In its last financial year, the Constitutional Court judged the company’s Sishen Iron Ore Company (SIOC) the only entity able to apply for mining rights at the Sishen mine. The decision ended a four-year legal dispute with Imperial Crown Trading which claimed a right over 21.4% of SIOC’s land, and ArcelorMittal SA.

The surface rights granted today had belonged to Transnet, the state-owned transport utility, in terms of a rail route that passed through the Sishen mine.

The route has been relocated to allow for an expansion at Sishen – known as the Sishen Western Expansion Project (SWEP) – but the rights had remained with Transnet.

Following the transfer of the surface rights by the DMR, Kumba would proceed with the implementation of its mining plan from the second half of the 2014 financial year, it said in a statement today.

Access to the property was integral to development the SWEP which, if it had not been accessed, would have affected about 30% of the mine’s 262 million tonne (mt) mineral reserves.

Norman Mbazima, CEO of Kumba Iron Ore, hailed the surface rights transfer as a sign the group’s relationship with the DMR was improving – a comment no doubt aimed at accelerating Kumba’s last major remaining regulatory challenge which is to win 100% of the mining right for SIOC over the Sishen mine.

Commenting on its outlook for the current 2014 financial year, Mbazima said the firm would maintain last year’s exports of 39.1mt in an effort to rebuild stockpiles.

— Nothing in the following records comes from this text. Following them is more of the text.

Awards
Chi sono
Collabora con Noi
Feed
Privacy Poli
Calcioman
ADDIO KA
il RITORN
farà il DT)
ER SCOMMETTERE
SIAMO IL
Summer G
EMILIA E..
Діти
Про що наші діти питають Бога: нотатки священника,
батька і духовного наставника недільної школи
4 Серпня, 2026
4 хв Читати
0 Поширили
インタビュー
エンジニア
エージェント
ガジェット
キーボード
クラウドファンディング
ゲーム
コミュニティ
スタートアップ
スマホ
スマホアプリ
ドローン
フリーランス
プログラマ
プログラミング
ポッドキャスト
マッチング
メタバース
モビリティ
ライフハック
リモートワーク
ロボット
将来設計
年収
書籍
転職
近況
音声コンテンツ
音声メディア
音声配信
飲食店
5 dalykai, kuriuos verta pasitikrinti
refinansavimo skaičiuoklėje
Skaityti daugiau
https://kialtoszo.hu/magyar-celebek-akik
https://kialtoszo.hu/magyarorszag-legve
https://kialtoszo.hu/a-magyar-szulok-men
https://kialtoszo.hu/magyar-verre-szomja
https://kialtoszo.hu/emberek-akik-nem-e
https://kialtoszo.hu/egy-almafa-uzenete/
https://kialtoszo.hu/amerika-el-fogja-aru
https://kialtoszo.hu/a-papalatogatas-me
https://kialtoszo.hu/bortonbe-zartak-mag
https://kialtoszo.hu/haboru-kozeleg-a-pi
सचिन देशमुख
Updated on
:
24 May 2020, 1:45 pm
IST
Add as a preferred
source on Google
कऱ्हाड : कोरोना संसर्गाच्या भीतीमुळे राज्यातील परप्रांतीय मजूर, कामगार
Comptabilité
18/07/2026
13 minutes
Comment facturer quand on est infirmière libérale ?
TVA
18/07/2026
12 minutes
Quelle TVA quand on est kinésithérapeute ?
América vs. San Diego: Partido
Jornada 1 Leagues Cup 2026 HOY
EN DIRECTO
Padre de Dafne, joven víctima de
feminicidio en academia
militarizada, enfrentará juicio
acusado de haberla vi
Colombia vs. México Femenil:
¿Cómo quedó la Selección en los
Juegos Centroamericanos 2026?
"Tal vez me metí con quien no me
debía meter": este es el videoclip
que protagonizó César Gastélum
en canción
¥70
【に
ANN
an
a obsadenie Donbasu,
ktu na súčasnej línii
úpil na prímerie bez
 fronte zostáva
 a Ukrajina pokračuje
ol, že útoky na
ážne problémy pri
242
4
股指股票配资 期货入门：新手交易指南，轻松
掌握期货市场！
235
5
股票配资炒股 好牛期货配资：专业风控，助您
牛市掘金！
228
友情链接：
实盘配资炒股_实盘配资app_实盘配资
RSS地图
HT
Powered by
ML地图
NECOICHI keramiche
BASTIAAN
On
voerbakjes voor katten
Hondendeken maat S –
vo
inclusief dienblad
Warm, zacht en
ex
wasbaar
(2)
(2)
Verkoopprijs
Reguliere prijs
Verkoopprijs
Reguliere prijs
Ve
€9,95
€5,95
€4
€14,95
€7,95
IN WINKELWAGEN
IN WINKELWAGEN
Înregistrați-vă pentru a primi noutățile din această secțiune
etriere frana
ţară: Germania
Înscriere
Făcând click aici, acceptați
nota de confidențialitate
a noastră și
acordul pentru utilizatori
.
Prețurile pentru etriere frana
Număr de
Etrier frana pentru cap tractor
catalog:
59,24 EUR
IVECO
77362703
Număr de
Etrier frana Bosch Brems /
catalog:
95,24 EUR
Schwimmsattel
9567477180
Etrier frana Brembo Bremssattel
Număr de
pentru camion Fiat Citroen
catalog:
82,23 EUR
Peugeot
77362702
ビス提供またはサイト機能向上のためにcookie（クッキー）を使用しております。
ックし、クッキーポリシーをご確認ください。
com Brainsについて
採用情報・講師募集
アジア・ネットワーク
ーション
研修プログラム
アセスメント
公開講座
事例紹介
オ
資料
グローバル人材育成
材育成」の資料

Stockpiles had been depleted partially owing to production problems at the firm’s flagship Sishen iron ore mine. Output for the 2013 financial year was 8% lower at just over 30mt.

Mbazima said Sishen’s production would climb back to 35mt in the current financial year in terms of a mine recovery and optimisation plan on which the company had been working for most of the 2013 financial year. By 2016, output from Sishen was planned to be 37mt, a return to its nameplate capacity.

Sishen’s operational troubles stem from the changing face of its geology with the orebody thinning and dipping to the west. This requires Kumba to mine more waste than in previous years as it develops the orebody for a return to previous production.

All in all, Kumba’s total production was only 2% lower despite Sishen’s problems. This was owing to the continued out-performance of the Kolomela mine which Kumba commissioned in 2012. The mine has a nameplate capacity of 9mt but produced 10.8mt in the 2013 financial year.

During the period, the iron ore price was 2% higher which, coupled with a weakening of the rand against the dollar, helped Kumba to a healthy increase in revenue. The outcome for was a 24% increase in headline earnings to R28.4bn and a total dividend of R40,04 per share equal to a 26% increase in shareholder rewards year-on-year.

Despite this relatively uppish performance, Mbazima said 2014 would be a year in which the company delivered on a strategy aimed at rebuilding output. There was also the possibility of lower prices in the second half of the year as production came on from Brazil and Australia.